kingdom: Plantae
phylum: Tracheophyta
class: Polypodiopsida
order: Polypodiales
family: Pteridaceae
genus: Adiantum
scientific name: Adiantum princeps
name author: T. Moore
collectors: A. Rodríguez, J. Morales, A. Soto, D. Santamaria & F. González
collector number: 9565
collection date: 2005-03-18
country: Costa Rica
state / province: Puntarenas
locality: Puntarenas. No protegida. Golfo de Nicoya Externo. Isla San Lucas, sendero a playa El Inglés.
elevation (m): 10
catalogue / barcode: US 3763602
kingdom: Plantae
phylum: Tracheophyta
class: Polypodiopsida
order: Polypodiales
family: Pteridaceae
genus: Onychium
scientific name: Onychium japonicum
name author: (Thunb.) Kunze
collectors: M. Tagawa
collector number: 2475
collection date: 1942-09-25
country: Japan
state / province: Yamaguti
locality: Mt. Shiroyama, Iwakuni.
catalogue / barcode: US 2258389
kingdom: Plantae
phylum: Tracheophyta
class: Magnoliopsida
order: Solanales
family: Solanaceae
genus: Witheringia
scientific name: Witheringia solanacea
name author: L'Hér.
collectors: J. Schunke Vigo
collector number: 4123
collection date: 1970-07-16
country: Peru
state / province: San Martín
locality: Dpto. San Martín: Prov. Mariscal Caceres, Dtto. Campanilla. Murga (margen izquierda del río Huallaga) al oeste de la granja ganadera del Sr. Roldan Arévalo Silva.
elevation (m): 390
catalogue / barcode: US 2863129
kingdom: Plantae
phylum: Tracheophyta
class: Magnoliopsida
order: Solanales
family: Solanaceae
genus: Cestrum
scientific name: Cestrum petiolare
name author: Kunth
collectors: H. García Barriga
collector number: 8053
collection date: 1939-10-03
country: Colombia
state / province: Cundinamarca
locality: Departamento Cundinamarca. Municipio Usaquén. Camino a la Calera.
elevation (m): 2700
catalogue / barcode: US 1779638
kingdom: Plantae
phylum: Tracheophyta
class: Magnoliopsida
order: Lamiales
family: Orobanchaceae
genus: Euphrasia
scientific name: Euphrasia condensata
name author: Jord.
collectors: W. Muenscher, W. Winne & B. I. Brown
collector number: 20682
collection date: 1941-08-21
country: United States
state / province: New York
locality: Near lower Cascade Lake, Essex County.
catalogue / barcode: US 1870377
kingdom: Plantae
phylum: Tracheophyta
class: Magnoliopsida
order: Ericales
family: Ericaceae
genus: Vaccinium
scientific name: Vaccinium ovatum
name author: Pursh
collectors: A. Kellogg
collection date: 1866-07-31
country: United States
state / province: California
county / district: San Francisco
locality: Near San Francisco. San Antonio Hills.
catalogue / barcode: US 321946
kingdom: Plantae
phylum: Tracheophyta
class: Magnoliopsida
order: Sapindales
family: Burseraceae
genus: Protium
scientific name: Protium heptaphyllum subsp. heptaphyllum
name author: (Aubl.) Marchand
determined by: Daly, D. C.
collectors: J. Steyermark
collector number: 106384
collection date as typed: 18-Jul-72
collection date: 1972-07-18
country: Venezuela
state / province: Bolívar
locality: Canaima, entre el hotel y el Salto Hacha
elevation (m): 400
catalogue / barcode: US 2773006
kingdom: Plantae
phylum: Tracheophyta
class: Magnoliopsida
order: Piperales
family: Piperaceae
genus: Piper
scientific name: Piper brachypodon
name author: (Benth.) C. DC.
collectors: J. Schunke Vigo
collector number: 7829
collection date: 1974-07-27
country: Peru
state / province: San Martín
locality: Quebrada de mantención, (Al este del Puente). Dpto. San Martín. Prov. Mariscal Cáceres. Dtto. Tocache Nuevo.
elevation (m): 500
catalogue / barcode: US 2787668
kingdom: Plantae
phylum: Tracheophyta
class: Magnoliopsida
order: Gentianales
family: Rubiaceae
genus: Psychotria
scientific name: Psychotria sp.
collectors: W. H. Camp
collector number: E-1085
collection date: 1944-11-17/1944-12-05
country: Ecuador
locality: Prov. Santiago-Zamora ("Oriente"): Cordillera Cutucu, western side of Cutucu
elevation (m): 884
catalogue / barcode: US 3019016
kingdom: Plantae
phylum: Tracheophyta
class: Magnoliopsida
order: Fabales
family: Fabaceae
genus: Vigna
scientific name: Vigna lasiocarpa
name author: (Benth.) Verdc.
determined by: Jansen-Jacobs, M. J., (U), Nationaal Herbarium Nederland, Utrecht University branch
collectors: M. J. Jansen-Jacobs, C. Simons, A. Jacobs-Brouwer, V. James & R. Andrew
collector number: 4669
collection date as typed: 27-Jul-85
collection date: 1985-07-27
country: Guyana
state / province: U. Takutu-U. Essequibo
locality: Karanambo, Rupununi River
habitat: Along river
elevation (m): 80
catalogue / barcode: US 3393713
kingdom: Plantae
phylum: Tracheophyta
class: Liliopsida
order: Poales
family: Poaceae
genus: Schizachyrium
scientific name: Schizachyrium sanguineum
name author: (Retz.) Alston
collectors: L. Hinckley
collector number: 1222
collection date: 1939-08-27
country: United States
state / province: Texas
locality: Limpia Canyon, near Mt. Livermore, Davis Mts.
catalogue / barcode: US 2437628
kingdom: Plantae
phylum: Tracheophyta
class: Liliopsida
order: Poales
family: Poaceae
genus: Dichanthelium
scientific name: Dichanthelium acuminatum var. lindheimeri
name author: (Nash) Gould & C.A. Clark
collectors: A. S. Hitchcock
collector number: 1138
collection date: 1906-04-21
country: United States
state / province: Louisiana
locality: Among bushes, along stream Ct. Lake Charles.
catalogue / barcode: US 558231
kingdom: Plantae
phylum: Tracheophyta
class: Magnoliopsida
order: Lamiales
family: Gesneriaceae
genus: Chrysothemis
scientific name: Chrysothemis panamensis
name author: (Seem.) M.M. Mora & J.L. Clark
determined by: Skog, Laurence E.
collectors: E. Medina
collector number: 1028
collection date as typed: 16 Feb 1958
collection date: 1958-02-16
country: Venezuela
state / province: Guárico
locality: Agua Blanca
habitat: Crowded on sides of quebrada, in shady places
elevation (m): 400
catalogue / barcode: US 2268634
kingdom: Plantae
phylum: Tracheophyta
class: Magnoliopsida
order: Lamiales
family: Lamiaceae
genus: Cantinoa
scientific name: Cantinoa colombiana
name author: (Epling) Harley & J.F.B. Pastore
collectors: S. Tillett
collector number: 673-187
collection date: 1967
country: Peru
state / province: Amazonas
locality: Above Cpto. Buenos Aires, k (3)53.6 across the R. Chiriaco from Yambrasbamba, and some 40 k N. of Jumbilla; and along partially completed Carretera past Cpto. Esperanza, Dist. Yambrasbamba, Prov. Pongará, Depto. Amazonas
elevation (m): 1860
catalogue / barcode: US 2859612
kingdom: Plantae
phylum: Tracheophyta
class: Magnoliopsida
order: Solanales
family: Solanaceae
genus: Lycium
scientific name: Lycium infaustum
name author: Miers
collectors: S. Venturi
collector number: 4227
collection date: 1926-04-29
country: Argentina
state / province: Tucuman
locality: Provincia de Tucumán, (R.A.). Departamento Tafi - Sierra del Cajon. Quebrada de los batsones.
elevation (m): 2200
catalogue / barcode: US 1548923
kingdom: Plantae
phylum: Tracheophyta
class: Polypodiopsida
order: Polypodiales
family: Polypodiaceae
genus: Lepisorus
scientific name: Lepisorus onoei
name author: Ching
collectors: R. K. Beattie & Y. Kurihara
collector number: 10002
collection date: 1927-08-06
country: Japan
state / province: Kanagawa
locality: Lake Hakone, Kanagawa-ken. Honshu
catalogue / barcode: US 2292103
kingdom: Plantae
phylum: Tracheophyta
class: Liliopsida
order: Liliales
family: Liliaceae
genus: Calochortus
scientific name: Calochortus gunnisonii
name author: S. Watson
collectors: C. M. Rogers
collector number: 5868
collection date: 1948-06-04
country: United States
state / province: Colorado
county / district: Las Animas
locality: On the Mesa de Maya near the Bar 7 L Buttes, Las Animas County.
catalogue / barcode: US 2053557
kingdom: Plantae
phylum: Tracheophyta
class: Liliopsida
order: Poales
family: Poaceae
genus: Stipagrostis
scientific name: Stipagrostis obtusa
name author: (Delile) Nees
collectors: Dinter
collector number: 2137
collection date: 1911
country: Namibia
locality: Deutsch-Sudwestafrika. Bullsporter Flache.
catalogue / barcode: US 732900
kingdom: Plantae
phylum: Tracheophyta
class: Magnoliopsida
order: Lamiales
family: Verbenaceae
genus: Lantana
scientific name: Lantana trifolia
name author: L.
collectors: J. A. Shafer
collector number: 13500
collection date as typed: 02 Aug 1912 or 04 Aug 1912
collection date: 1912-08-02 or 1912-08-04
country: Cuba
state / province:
################
# [What this task involves]
Rewrite the listing from the line with "genus: Chrysothemis" to the line with "scientific name: Cantinoa colombiana", swapping "locality" for "site" and leaving everything else in those lines unchanged.

# [Exercise answer]
genus: Chrysothemis
scientific name: Chrysothemis panamensis
name author: (Seem.) M.M. Mora & J.L. Clark
determined by: Skog, Laurence E.
collectors: E. Medina
collector number: 1028
collection date as typed: 16 Feb 1958
collection date: 1958-02-16
country: Venezuela
state / province: Guárico
site: Agua Blanca
habitat: Crowded on sides of quebrada, in shady places
elevation (m): 400
catalogue / barcode: US 2268634
kingdom: Plantae
phylum: Tracheophyta
class: Magnoliopsida
order: Lamiales
family: Lamiaceae
genus: Cantinoa
scientific name: Cantinoa colombiana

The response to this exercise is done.